However, that does not mean that any business can enter any foreign market and simply carry out business the same way they operate domestically. There are many factors to consider in order to successfully take your business global.
Here are five considerations to address before you enter a foreign market.
1. Target markets
Simply put, the emphasis on researching your target market could not be greater.
Having a successful product or service domestically does not always translate into success internationally. But there are many opportunities to capitalized on. This is where research plays a significant role.
You might find you have potential in the next wave of fast growing emerging economies or you might find there is no demand. Colombia, Indonesia, Vietnam, Egypt, Turkey and South Africa, collectively known as the CIVETS, are said by economists to offer excellent opportunities for global business, so they could be a good place to start researching.
In today’s age of information it is easier than ever to obtain data on foreign markets; finding one that fits is the first step.
2. Creating content for new markets
The Internet is the easiest way to reach foreign markets, so this is good option to take rather than setting up offices in the foreign country.
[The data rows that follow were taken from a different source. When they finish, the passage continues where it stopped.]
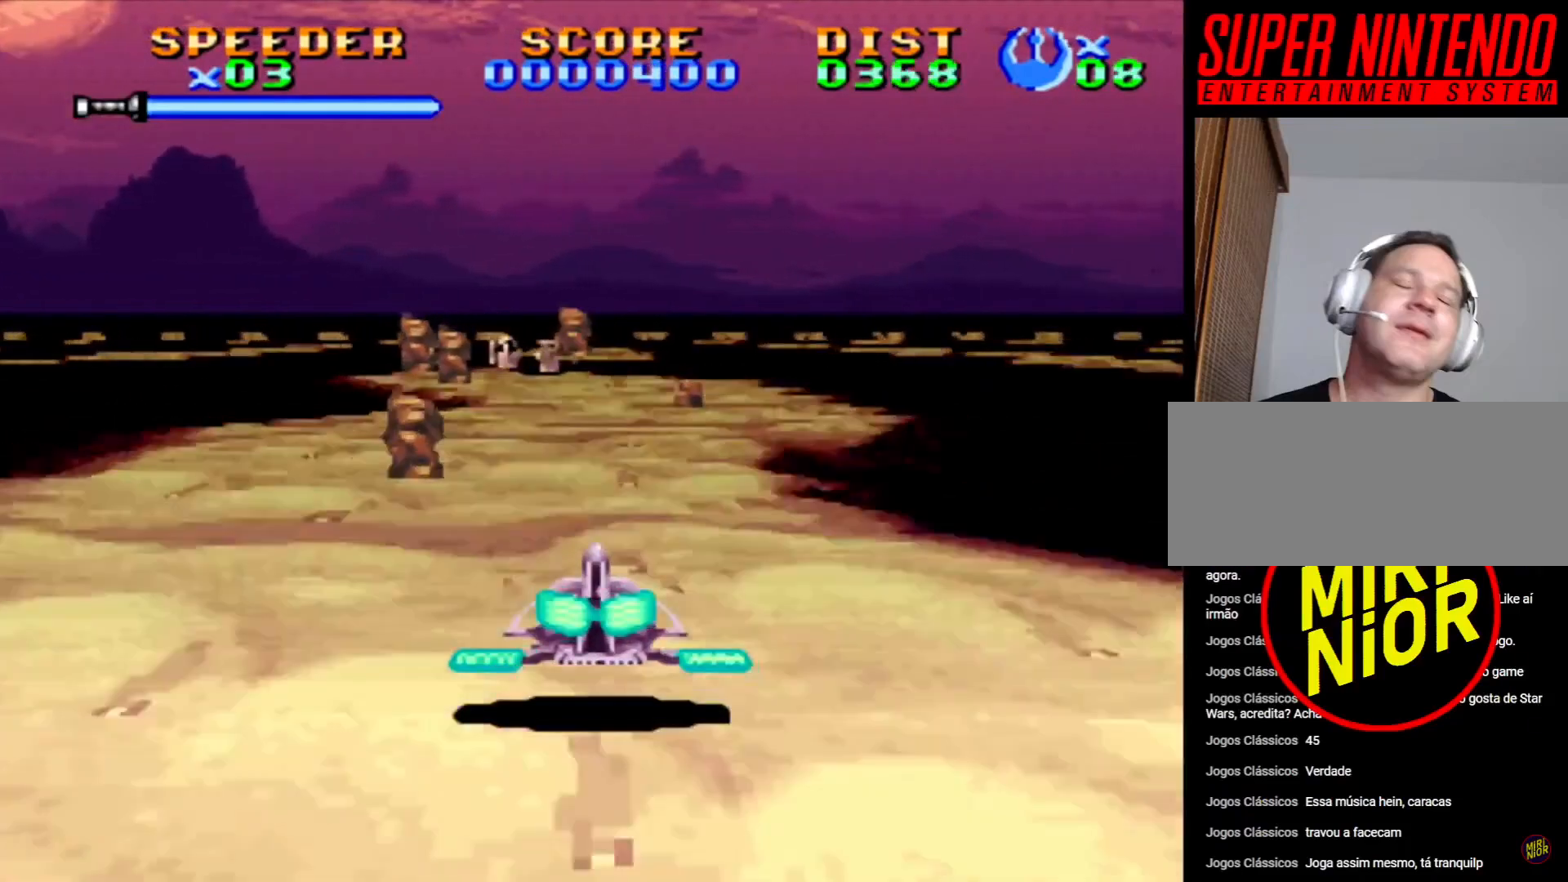
{"buttons": ["CROSS"], "events": [[17, "DPAD_LEFT", "down"], [117, "DPAD_LEFT", "up"]]}
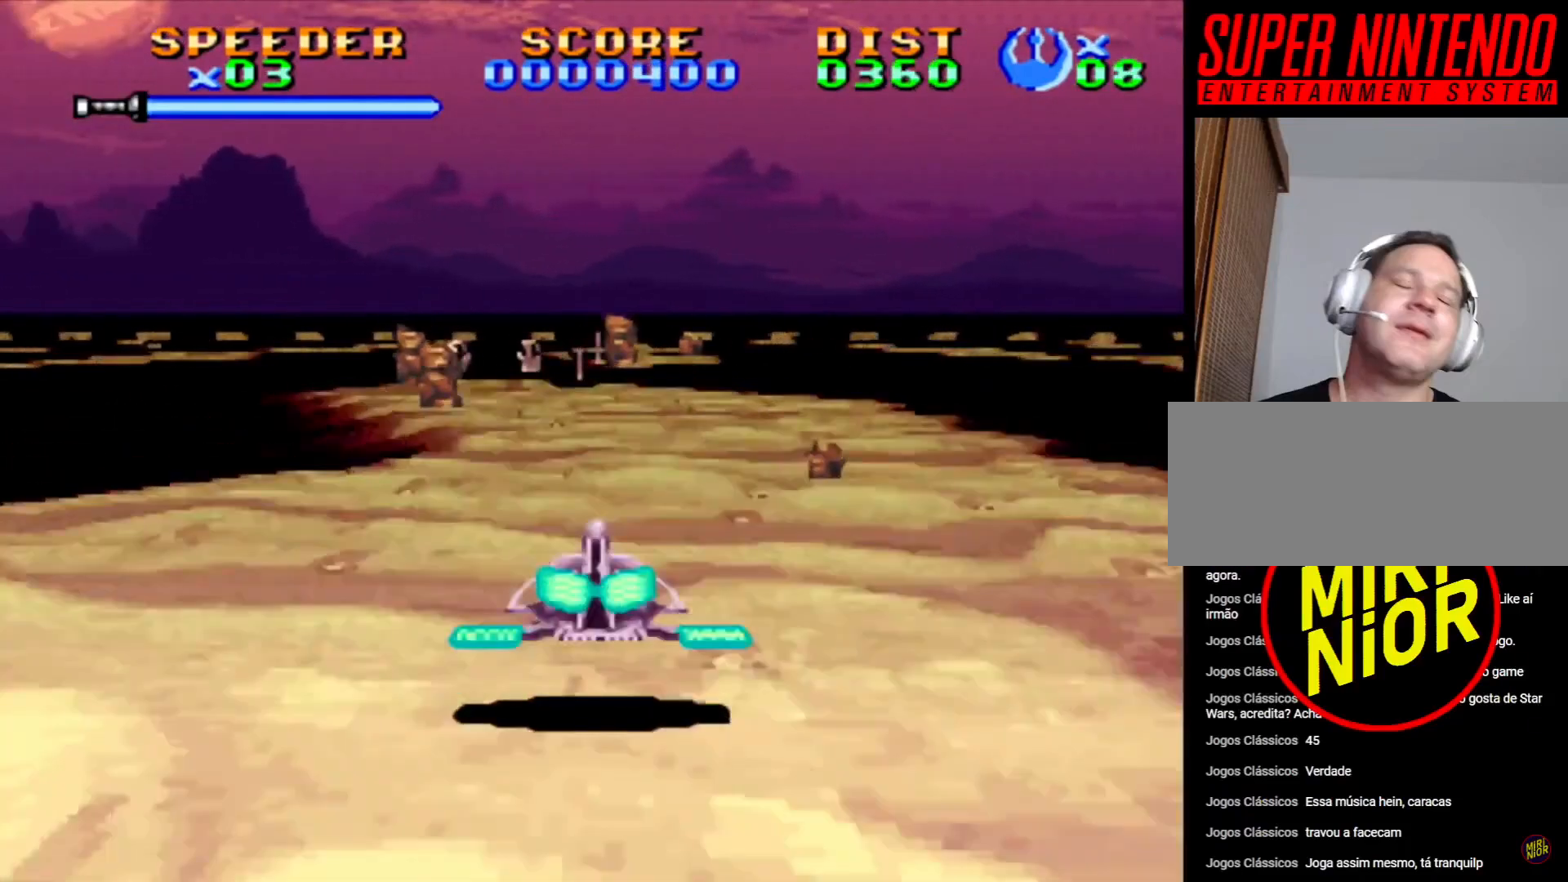
{"buttons": ["CROSS"], "events": [[183, "DPAD_LEFT", "down"], [400, "DPAD_LEFT", "up"]]}
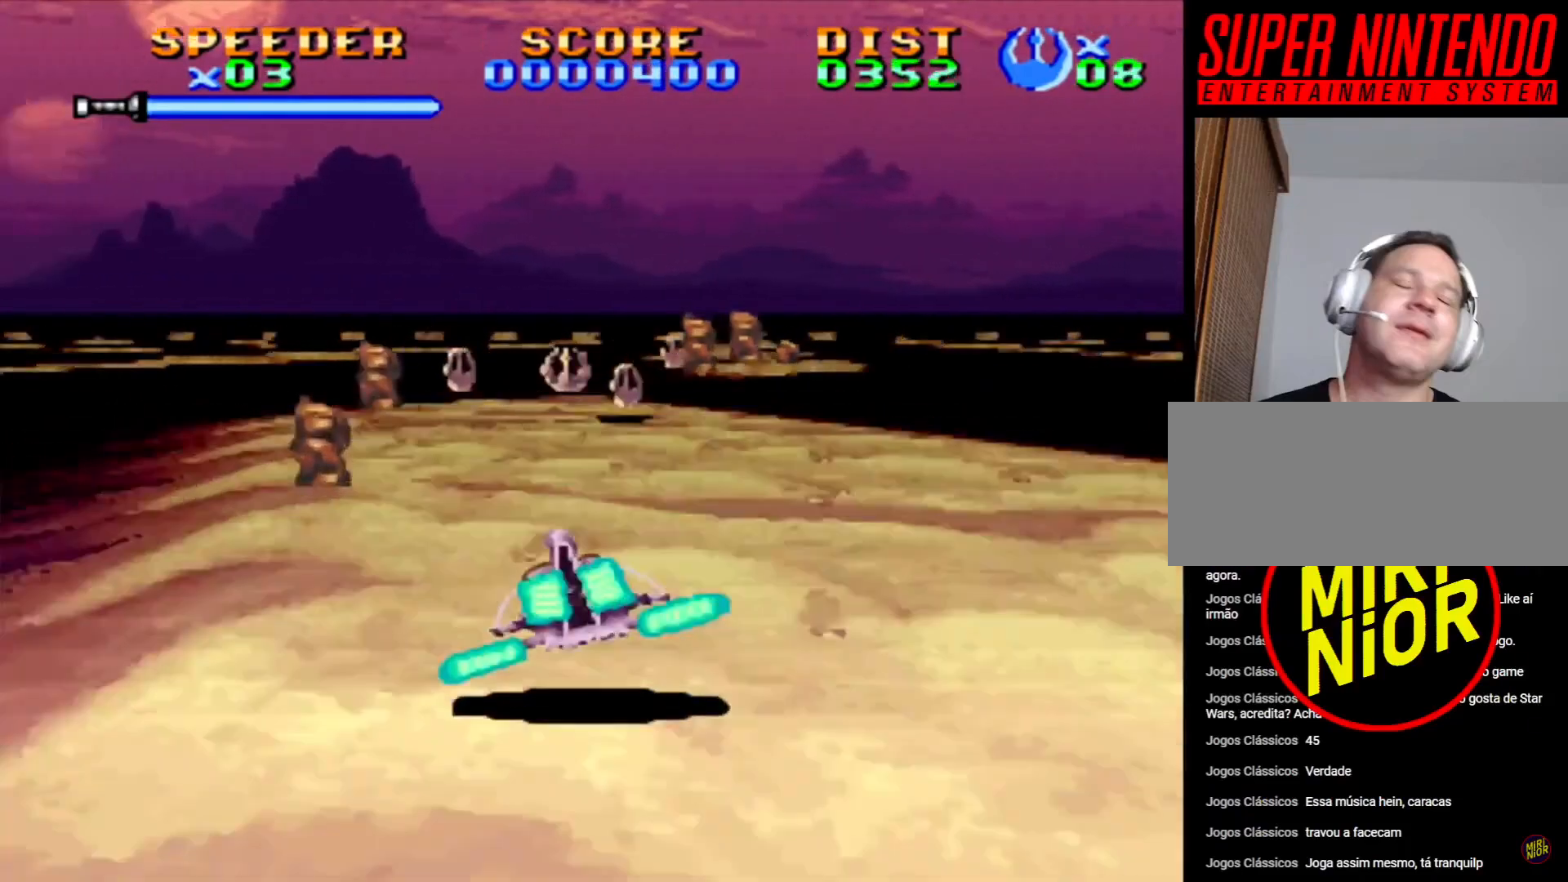
{"buttons": ["CROSS"], "events": [[100, "DPAD_RIGHT", "down"], [183, "DPAD_RIGHT", "up"], [333, "DPAD_RIGHT", "down"], [450, "DPAD_RIGHT", "up"]]}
Once you have located international markets with good opportunities, you could opt to translate your site into their local language.
For example, if you are a small company that makes football t-shirts you might find that with the World Cup coming up in Brazil in 2014, there is an opportunity to enter their domestic market. You could then translate your website into Portuguese. This would work best if it was focused precisely on the Portuguese spoken and written in Brazil, rather than that in Portugal or Angola.
This will not only help customers perceive you as a local company, but you can reap SEO benefits as well. Be careful not to rely on online translators like Google Translate and Babel Fish as direct translations can go very wrong very easily.
You might think that because English is the lingua franca — a language systematically used to make communication possible between people not sharing a mother tongue — and an efficient translation might be too costly, it is not necessary to translate any of your content.
According to the Common Sense Advisory, an independent Massachusetts-based market research company, “85% of consumers will not buy if they cannot access information in their own language.”